__Exercise data__.
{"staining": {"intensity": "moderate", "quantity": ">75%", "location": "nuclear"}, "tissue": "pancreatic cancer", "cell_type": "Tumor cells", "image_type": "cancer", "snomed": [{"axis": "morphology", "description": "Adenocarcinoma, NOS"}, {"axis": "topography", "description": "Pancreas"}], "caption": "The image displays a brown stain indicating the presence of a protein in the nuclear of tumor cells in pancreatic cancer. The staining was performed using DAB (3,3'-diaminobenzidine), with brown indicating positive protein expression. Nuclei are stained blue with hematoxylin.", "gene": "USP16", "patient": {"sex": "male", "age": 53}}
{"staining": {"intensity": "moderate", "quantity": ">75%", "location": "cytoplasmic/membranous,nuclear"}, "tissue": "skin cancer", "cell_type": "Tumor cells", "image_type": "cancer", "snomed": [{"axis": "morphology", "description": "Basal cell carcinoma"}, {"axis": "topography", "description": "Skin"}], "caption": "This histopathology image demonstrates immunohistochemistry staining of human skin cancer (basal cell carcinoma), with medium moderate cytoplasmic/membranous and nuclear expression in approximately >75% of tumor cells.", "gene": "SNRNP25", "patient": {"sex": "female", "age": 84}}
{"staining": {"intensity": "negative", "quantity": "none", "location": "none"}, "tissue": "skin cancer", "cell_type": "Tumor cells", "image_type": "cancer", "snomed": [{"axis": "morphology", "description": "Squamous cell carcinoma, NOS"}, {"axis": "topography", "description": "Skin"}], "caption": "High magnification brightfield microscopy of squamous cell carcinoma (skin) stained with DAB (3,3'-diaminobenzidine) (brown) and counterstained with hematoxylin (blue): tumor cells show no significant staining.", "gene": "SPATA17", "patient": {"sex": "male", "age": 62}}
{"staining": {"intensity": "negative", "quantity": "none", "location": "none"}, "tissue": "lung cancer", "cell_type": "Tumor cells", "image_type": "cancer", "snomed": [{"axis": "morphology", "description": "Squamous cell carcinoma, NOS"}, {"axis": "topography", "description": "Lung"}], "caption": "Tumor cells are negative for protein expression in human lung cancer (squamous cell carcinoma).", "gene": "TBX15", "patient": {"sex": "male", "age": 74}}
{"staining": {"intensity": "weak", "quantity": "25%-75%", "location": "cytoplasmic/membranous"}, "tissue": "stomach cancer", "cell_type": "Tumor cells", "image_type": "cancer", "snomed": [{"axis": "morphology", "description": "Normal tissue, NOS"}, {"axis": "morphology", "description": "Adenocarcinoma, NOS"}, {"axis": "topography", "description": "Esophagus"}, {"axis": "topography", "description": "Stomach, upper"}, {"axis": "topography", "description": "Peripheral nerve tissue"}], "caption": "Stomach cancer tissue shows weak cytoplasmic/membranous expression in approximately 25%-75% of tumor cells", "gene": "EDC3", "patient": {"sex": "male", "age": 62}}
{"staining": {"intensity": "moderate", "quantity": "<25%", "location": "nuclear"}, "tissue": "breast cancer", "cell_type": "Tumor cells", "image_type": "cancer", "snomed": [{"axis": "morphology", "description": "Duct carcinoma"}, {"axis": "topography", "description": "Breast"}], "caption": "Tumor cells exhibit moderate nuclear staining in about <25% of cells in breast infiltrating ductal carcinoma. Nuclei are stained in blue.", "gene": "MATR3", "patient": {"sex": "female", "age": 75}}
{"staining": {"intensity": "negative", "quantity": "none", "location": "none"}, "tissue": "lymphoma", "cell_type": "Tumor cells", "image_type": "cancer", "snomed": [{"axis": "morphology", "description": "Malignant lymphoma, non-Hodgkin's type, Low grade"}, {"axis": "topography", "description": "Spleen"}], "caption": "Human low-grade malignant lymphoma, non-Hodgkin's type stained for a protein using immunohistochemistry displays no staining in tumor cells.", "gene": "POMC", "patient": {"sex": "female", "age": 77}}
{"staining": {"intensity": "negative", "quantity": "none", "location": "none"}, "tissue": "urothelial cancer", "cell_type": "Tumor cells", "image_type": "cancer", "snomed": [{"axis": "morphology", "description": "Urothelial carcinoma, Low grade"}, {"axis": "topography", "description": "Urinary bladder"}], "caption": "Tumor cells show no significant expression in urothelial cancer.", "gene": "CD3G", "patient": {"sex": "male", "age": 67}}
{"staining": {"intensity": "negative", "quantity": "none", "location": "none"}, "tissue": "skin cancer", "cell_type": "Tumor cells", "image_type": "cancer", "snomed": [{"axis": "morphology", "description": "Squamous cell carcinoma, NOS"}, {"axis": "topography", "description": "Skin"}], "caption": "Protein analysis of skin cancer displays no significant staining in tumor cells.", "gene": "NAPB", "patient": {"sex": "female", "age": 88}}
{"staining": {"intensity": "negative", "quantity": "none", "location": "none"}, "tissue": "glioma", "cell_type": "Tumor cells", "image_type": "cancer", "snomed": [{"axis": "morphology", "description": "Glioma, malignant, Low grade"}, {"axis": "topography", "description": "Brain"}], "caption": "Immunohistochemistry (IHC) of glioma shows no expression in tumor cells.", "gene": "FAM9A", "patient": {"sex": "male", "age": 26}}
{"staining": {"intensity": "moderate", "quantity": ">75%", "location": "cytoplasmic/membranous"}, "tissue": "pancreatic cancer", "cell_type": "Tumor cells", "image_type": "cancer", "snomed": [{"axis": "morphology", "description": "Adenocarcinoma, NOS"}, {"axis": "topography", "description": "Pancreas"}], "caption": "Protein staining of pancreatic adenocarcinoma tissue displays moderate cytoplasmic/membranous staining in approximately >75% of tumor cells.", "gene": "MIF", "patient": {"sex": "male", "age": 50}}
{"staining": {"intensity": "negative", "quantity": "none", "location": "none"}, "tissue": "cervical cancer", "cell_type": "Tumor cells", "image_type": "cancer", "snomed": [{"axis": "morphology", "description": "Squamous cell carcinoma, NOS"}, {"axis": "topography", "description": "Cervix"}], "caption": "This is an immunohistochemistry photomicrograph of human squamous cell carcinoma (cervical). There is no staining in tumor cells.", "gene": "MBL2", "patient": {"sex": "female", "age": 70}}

__Task__. Within the entries above, find every line where the string "hematoxylin" occurs, and copy it.

__Task answer__.
{"staining": {"intensity": "moderate", "quantity": ">75%", "location": "nuclear"}, "tissue": "pancreatic cancer", "cell_type": "Tumor cells", "image_type": "cancer", "snomed": [{"axis": "morphology", "description": "Adenocarcinoma, NOS"}, {"axis": "topography", "description": "Pancreas"}], "caption": "The image displays a brown stain indicating the presence of a protein in the nuclear of tumor cells in pancreatic cancer. The staining was performed using DAB (3,3'-diaminobenzidine), with brown indicating positive protein expression. Nuclei are stained blue with hematoxylin.", "gene": "USP16", "patient": {"sex": "male", "age": 53}}
{"staining": {"intensity": "negative", "quantity": "none", "location": "none"}, "tissue": "skin cancer", "cell_type": "Tumor cells", "image_type": "cancer", "snomed": [{"axis": "morphology", "description": "Squamous cell carcinoma, NOS"}, {"axis": "topography", "description": "Skin"}], "caption": "High magnification brightfield microscopy of squamous cell carcinoma (skin) stained with DAB (3,3'-diaminobenzidine) (brown) and counterstained with hematoxylin (blue): tumor cells show no significant staining.", "gene": "SPATA17", "patient": {"sex": "male", "age": 62}}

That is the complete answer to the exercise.